=== Requirement A ===
In the parenting essay, what does the neighbor Ray call Ryder while watching the boys play?

In all honesty, though, things aren’t as crazy at our house and my children aren’t as wild as I make them out to be. (Okay, Ryder really is that wild . . . like a wild stallion. I can see him growing up to be a bull-fighter, using only his bare hands to throw the bulls around. He is freakishly strong! And so willing to fight! I think a bull is the only animal that could give him a challenge. My neighbor, Ray, was watching the boys play in our backyard once. He comes from a family of many, many boys, and he was laughing about Ryder. “I love watching him play,” he said. “He is just a little bulldog.” See! I’m not the only one that notices it!)
But they really are great kids, if I do say so myself. And they are quite well-behaved (in front of other people, at least). And they are all really sweet. I am so thankful that they haven’t yet reached the age where they are embarrassed to hug me or say, “I love you.” I’m going to enjoy that for as long as I have it. They are the most endearing little jungle monkeys ever. (Monkey is a term of endearment at our house. I’ll ask, “Who’s my jungle monkey?” and Ryder’s face will brighten up and he’ll say, “Me! Me jungle monkey.”)
You know, now that I’m thinking about it, I want to write a list of all the advice I can think of that you won’t learn in a parenting book, such as the four lessons at the beginning of this series. These are just the kinds of lessons that we learn as we go, the lessons that humble us. The more kids you have, the more you’ll understand.
#1 This is by far the hardest part of having a new child . . . the lack of sleep. When you first have a child, you will have to learn to function in a fog. That’s just the way it is. So go easy on yourself when you start to go a little loopy. I remember waking up for the second or third month in a row with my first (and my second) and just crying out in the dark, “Lord, if You love me at all, You will let me sleep. Please, Lord! Please! Why . . . oh, why can’t I just sleep?” with tears streaming down my face.
I never did get the desired amount of sleep, but I did learn to function in a fog. And remember, when you are up at night crying, you are not alone. Millions of mothers around the world are doing the same thing at that very moment.
But you know what the funny thing is? Even if the baby is sleeping, I still can’t fall asleep easily. I think there’s a Mommy-Insomnia (Mommy-Insommy? Too cutesy?) that comes with kids, a hyper-alertness that keeps us half-awake. I will lay there for an hour or hour-and-a-half thinking about stupid things, like this brilliant chain of thought that went through my head the other night:
Hmm, I wonder if we should try raw cocoa? Raw or regular? Which is healthier? Is it even healthy to eat cocoa? There’s debate about that. I won’t give up chocolate. If God made it, it must be okay. Except pork and shellfish. Never pork or shellfish! Refuse-cleaners of the earth. I could do without meat. But I love vegetables. Cocoa in moderation. Fine with me. My grandma eats chocolate and drinks coffee. And she’s in her 90’s. Eating locally? Pineapples? No, I’m not so much about eating local as I am about eating healthy. Coconuts? Tropical! Wow, my hair feels dry. Why can’t I sleep? I need to go to sleep. The kids are sleeping well and I’m wasting my time. My mind just keeps running. And running. And it’s not running anywhere. My goodness! If people could see what goes on in my head when I’m trying to sleep. I should write this down to add to my book later. Okay, now I’m thirsty. But I can’t get up or I’ll really be awake. I want coconut cake. Yertle the Turtle. Yertle the Turtle? Where did Yertle the Turtle come from? How did I get from coconut to Yertle the Turtle? Haven’t read that book in ages! I can see soup connected to turtle. Mock turtle soup. But coconuts? Hmm, did Yertle climb a tree, like a palm tree? Are coconuts from palms?

=== Extracted data entries ===
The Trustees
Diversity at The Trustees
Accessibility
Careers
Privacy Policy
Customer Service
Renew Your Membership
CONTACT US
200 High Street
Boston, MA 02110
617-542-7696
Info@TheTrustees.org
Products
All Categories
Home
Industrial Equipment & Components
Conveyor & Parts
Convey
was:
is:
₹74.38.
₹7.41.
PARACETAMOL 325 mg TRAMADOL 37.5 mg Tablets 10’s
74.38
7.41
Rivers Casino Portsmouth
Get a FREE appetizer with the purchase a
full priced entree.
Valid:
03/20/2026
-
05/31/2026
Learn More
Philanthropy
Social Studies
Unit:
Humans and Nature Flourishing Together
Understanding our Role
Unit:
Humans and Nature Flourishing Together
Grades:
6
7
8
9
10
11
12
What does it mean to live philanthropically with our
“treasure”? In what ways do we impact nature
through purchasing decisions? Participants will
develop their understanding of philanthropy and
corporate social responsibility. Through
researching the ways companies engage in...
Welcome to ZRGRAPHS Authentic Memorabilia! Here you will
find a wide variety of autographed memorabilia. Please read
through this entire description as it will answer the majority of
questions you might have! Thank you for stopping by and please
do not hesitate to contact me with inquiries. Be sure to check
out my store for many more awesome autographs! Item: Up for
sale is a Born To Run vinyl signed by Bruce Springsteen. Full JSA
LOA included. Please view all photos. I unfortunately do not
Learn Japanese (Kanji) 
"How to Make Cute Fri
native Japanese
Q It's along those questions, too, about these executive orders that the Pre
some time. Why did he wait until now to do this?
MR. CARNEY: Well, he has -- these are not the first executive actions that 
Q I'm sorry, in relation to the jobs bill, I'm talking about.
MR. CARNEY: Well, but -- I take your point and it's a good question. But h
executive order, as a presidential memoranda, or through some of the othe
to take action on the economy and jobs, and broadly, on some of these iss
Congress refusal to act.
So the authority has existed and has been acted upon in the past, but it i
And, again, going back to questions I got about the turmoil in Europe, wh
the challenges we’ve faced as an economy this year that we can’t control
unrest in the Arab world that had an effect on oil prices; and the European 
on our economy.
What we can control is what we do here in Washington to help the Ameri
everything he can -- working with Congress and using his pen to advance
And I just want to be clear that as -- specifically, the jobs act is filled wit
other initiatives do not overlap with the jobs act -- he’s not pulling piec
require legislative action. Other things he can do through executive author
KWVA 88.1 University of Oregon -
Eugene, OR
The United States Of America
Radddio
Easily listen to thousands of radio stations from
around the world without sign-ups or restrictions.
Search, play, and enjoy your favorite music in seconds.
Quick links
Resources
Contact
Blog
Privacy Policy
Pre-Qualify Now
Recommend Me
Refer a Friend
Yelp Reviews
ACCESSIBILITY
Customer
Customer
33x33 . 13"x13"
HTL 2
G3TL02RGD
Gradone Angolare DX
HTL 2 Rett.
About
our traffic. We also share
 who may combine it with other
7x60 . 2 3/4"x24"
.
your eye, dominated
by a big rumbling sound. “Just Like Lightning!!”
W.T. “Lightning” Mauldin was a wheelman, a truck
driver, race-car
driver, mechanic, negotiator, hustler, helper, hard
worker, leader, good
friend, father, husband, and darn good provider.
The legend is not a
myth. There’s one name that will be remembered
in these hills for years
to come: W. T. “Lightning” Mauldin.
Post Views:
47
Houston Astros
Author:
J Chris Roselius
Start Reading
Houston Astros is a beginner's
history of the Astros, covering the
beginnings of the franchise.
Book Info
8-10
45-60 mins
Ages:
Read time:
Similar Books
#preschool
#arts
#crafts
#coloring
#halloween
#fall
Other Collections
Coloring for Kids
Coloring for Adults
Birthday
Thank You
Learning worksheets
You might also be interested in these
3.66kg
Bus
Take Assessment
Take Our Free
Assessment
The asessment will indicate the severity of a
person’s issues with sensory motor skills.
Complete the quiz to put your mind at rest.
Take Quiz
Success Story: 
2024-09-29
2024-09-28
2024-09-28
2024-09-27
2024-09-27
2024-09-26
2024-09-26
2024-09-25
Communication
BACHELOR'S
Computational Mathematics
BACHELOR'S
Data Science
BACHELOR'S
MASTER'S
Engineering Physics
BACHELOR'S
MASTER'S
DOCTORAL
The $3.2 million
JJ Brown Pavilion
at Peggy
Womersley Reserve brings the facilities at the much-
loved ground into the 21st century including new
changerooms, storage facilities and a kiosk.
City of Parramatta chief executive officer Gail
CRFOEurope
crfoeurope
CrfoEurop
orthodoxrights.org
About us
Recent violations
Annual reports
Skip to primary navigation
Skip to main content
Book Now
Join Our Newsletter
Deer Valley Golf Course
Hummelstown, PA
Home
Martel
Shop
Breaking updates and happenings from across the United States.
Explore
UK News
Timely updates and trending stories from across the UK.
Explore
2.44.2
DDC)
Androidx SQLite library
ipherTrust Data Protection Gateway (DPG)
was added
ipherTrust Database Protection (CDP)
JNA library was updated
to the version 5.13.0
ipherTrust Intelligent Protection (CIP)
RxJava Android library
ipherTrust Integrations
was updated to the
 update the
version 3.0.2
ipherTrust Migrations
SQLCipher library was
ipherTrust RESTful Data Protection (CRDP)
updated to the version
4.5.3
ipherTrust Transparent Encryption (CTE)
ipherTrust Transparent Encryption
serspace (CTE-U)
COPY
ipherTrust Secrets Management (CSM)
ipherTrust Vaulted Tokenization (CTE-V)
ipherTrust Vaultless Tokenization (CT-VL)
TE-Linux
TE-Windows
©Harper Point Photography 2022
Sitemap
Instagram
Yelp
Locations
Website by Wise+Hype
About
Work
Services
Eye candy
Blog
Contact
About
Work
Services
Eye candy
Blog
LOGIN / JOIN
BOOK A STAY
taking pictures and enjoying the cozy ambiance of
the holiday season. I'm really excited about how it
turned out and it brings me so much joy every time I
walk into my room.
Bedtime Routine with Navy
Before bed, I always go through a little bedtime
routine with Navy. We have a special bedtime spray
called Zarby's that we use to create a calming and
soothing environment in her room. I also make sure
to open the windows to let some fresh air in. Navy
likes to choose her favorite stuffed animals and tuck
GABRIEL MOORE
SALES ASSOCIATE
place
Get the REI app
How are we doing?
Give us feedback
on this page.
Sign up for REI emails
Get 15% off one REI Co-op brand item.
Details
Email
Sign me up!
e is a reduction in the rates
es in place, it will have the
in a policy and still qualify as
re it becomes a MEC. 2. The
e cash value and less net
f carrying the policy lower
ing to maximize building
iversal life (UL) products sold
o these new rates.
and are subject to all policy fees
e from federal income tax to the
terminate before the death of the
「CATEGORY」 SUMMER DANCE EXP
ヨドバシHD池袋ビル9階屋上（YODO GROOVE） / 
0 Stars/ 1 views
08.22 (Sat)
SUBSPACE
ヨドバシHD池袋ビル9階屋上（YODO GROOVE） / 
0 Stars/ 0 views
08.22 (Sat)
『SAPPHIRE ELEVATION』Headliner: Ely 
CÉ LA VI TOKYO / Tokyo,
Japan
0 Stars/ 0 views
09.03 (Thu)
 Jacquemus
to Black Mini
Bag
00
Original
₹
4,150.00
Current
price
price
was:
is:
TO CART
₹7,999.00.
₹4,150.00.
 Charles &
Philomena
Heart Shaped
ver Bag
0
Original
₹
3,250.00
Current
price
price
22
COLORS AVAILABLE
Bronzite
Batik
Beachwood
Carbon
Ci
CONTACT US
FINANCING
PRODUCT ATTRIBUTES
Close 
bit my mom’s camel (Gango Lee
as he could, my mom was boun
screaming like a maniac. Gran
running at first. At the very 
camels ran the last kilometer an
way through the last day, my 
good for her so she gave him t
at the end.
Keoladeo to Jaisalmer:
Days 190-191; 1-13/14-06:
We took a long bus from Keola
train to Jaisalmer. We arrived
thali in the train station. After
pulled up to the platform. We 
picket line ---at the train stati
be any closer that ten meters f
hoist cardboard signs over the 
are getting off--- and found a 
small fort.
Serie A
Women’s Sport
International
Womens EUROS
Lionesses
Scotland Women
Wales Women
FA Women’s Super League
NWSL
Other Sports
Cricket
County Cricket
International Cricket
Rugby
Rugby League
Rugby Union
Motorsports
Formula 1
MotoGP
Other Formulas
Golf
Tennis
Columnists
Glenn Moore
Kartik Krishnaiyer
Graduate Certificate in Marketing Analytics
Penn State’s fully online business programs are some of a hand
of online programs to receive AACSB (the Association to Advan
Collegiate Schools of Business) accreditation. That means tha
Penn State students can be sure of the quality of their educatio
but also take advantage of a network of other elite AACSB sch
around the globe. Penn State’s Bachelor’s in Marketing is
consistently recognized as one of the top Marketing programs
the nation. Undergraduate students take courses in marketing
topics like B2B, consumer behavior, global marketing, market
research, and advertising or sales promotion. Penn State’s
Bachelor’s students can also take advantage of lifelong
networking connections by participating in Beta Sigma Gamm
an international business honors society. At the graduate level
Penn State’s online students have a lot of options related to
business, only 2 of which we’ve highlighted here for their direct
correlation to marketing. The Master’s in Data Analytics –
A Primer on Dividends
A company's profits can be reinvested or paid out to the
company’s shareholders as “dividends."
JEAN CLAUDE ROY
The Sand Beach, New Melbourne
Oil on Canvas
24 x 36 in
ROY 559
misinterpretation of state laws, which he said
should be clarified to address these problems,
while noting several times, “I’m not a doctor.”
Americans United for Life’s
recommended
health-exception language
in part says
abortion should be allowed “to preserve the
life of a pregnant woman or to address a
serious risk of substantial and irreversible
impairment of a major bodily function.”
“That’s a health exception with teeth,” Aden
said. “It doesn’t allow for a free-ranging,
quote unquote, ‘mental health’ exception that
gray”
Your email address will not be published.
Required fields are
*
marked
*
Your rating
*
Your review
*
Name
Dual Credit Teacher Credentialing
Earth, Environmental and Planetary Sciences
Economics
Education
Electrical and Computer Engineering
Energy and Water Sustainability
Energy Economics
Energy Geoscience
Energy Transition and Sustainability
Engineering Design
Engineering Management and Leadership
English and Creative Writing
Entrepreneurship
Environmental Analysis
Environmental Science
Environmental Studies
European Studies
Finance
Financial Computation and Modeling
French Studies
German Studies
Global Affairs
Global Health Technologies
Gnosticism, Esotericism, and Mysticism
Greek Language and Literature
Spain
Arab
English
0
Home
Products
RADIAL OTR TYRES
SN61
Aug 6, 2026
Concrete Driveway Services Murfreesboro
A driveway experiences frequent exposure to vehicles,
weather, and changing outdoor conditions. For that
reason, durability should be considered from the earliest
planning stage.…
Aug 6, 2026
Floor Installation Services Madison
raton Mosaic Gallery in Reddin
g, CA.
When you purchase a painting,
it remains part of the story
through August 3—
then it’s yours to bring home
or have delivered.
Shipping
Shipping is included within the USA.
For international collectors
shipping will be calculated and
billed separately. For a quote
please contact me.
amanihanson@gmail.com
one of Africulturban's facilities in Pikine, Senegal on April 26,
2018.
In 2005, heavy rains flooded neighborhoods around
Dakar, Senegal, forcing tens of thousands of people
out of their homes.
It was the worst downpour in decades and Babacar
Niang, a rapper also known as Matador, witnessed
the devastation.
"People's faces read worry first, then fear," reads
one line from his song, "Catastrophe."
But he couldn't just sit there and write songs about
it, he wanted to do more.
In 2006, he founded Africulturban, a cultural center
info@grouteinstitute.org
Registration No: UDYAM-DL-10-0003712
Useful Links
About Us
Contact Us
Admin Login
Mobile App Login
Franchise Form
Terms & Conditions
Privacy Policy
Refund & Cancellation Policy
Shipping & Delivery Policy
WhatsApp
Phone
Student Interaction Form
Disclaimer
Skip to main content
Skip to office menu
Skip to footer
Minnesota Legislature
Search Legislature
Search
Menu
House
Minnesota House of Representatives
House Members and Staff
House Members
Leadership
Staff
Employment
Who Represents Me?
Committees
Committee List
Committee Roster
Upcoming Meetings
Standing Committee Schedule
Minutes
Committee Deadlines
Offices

=== Requirement B ===
Rewrite the rows from the start of the extracted data entries through the line holding "MR. CARNEY: Well, he", inclusive, replacing "Customer Service" with "Member Support" and leaving everything else unchanged.

=== Your response A ===
He calls him "a little bulldog."

=== Your response B ===
The Trustees
Diversity at The Trustees
Accessibility
Careers
Privacy Policy
Member Support
Renew Your Membership
CONTACT US
200 High Street
Boston, MA 02110
617-542-7696
Info@TheTrustees.org
Products
All Categories
Home
Industrial Equipment & Components
Conveyor & Parts
Convey
was:
is:
₹74.38.
₹7.41.
PARACETAMOL 325 mg TRAMADOL 37.5 mg Tablets 10’s
74.38
7.41
Rivers Casino Portsmouth
Get a FREE appetizer with the purchase a
full priced entree.
Valid:
03/20/2026
-
05/31/2026
Learn More
Philanthropy
Social Studies
Unit:
Humans and Nature Flourishing Together
Understanding our Role
Unit:
Humans and Nature Flourishing Together
Grades:
6
7
8
9
10
11
12
What does it mean to live philanthropically with our
“treasure”? In what ways do we impact nature
through purchasing decisions? Participants will
develop their understanding of philanthropy and
corporate social responsibility. Through
researching the ways companies engage in...
Welcome to ZRGRAPHS Authentic Memorabilia! Here you will
find a wide variety of autographed memorabilia. Please read
through this entire description as it will answer the majority of
questions you might have! Thank you for stopping by and please
do not hesitate to contact me with inquiries. Be sure to check
out my store for many more awesome autographs! Item: Up for
sale is a Born To Run vinyl signed by Bruce Springsteen. Full JSA
LOA included. Please view all photos. I unfortunately do not
Learn Japanese (Kanji) 
"How to Make Cute Fri
native Japanese
Q It's along those questions, too, about these executive orders that the Pre
some time. Why did he wait until now to do this?
MR. CARNEY: Well, he has -- these are not the first executive actions that 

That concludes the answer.